Photos snapped by an Associated Press photographer of a pregnant woman at a demolished Mariupol hospital which Western media claimed had been “bombed by Russian forces” spread like wildfire, with US and European officials and media characterising the incident as evidence of Russian “war crimes”.
The Russian MoD dismissed the allegations.Marianna Vyshemirskaya, a Mariupol beauty blogger who has been turned into a symbol by Western media to shore up claims that the Russian military deliberately bombed one of the city’s maternity hospitals on 9 March, has come forward to explain what really took place.
In a series of story posts on her Instagram page, Vyshemirskaya, whose name was erroneously reported as “Vyshegirskaya” in many Western reports, stressed that the hospital was not struck in an air strike, but apparently shelled by artillery.
Vyshemirskaya also explained that immediately after the shelling, photos of her and other women were taken without their permission by an Associated Press reporter wearing military fatigues and a helmet.
“I spent probably 30 minutes near the maternity hospital. This was where I was photographed. I was the last one to be photographed. When I saw the Associated Press reporter taking pictures I asked him to stop because I didn’t want or need this. He answered ‘Yes, yes, okay’, but after I and a policeman who agreed to accompany me to the second floor of the building to get my things came back down he again started snapping us”, the woman said.
According to Vyshemirskaya, even Ukrainian law enforcement told the reporter not to shoot, with the photo correspondent ignoring them at first, before finally leaving after being warned a second time.
“I did not give my permission for my photos to be taken and published. They published them by their own initiative”, Vyshemirskaya stressed.
The woman said that two days after the incident, Associated Press reporters came back and asked her for an interview. “I replied that I am apolitical and did not want to give any interview. They said ‘We are also apolitical, but we’ve published your photos on the Internet’”, she recalled.
That’s when the slew of fakes and information attacks began, she said.
“Because the situation that developed, which they plopped me into –because I never agreed to have my photos published, I was forced to comment, since my situation was considered a fake, that there was nobody in the maternity hospital. I said there were women in labour and pregnant women in the hospital…
They also asked me if there was an air raid. I replied that no one heard an air raid. Explosions took place but there were no noises before or after them [to indicate aircraft]. This information didn’t seem to be to their liking.

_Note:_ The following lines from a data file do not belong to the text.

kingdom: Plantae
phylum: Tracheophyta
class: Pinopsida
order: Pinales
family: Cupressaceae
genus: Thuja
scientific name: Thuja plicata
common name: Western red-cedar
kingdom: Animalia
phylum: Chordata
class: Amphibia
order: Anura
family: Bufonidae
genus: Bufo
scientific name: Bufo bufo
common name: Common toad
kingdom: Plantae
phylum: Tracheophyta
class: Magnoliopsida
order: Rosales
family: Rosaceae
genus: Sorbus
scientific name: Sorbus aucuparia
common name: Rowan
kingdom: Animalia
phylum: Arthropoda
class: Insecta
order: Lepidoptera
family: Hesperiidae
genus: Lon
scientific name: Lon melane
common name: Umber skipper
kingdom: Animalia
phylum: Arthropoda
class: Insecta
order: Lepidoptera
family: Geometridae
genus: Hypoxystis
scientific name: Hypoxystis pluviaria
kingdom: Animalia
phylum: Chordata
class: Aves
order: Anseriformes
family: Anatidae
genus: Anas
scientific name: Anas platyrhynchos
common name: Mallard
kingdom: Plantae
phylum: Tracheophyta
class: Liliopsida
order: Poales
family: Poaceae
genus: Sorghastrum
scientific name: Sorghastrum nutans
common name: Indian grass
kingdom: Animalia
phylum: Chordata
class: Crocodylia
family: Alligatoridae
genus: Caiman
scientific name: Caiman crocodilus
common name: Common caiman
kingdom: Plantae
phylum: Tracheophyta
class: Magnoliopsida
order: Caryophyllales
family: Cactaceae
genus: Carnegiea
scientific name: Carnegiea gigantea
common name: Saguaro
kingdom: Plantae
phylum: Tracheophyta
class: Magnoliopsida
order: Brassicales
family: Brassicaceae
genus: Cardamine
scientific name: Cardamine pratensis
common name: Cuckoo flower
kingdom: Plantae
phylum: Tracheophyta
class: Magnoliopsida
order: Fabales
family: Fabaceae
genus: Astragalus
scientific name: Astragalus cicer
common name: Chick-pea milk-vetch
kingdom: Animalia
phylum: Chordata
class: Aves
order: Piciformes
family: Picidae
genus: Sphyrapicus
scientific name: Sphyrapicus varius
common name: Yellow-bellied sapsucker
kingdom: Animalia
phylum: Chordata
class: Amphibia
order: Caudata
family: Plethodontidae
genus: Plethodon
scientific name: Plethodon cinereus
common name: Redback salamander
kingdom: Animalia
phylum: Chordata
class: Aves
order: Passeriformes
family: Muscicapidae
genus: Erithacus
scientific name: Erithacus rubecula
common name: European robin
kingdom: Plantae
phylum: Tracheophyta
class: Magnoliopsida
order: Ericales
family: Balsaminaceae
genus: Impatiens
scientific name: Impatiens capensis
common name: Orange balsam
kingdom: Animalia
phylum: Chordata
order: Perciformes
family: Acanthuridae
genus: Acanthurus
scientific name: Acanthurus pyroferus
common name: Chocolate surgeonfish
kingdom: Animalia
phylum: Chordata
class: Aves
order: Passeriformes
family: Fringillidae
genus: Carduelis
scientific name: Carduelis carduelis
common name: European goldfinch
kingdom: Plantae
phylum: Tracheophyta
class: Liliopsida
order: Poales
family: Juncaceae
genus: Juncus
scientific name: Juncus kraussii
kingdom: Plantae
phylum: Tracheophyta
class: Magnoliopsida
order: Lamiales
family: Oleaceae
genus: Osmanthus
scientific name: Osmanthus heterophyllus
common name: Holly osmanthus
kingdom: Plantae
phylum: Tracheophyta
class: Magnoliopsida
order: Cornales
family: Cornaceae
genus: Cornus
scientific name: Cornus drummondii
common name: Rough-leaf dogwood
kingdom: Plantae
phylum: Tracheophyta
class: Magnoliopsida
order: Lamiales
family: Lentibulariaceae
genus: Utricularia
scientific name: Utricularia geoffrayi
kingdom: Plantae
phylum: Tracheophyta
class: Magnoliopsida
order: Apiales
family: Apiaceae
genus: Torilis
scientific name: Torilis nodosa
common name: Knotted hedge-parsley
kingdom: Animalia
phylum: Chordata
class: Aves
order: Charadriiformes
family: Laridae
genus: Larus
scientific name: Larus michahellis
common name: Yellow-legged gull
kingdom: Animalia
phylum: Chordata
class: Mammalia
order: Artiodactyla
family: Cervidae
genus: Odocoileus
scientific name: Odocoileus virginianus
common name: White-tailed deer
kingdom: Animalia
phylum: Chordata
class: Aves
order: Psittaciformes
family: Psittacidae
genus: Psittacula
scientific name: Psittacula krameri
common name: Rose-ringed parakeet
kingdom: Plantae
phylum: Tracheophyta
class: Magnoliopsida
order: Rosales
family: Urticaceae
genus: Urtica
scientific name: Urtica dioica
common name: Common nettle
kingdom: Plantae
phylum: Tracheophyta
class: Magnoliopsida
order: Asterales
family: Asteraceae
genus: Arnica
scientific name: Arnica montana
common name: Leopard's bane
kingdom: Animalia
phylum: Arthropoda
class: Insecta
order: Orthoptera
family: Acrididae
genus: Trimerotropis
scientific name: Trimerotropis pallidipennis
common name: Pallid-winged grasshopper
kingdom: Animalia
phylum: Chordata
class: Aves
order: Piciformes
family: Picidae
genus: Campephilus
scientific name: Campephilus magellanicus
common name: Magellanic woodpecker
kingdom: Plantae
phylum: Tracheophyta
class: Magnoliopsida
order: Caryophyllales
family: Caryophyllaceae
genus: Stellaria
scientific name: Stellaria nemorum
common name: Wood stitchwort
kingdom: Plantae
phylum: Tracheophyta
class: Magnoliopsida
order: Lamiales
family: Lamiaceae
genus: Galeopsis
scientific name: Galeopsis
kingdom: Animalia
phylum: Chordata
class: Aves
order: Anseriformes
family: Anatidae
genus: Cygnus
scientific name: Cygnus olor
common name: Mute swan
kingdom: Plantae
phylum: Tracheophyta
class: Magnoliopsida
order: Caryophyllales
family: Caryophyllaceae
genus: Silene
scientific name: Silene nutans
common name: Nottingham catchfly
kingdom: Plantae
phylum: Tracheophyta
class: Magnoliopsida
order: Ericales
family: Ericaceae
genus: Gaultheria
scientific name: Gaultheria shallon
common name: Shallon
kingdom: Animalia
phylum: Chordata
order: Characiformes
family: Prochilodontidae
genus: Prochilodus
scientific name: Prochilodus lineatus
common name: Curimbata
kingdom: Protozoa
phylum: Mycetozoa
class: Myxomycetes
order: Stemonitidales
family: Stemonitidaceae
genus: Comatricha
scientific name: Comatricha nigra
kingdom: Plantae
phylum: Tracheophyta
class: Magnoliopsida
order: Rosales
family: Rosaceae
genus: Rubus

They cut it out”, she said.
In a separate interview published Saturday, Marianna said she and her husband went to Mariupol’s Maternity Hospital # 3 after being rejected by Maternity Hospital #2, which was not accepting patients, and Maternity Hospital #1, which she said had been “occupied by the military”.Russian Ambassador to the UN Vasily Nebenzya mentioned Ukrainian troops’ occupation of Maternity Hospital #1 in an address on 7 March.
‘Information Provocation’
Four people were killed, one baby died as a stillbirth, and at least 17 others were injured in the Mariupol hospital attack.
EU foreign policy chief Josep Borrell called the incident a “heinous war crime” by Russia. Ukrainian President Volodymyr Zelensky said it was evidence that “a genocide of Ukrainians is taking place”.
Russian Defence Ministry spokesman Igor Konashenkov dismissed claims of Russian involvement as an “information provocation by Kiev”, noting that a ceasefire regime had been declared by Russian forces on 9 March to allow for the evacuation of Mariupol’s residents, and that Russian aircraft did not take to the skies over the city that day. The Russian military also warned repeatedly about the presence of Ukrainian troops and neo-Nazi Azov militants at the city’s hospitals.
After being published by the AP on 10 March, photos of a battered Marianna carrying a blanket against the backdrop of the bombed out hospital spread like wildfire online. The news agency ran the story with the lead: “A Russian airstrike devastated a maternity hospital Wednesday in the besieged port city of Mariupol amid growing warnings from the West that Moscow’s invasion is about to take a more brutal and indiscriminate turn”.
The photos were immediately picked up and used extensively by a host of other outlets, from the BBC and CNN to The Guardian, The Mirror, and a host of other outlets as a symbol of “Russian torture and brutality”. An ill-fated series of tweets by the Russian Embassy in the UK saying that the incident appeared staged sparked further outrage, and ultimately prompted Twitter to remove them.
Vyshemirskaya’s story is the latest in an increasingly dense ecosystem of fakes, misinformation, and disinformation which has appeared online during the Ukraine crisis, from the legend of Snake Island, where the Ukrainian troops that Russia was feared to have indiscriminately cut down later appeared alive and well in Crimea, to the famous “Ghost of Kiev”, the mythical Ukrainian fighter ace reported to have shot down an innumerable number of Russian planes.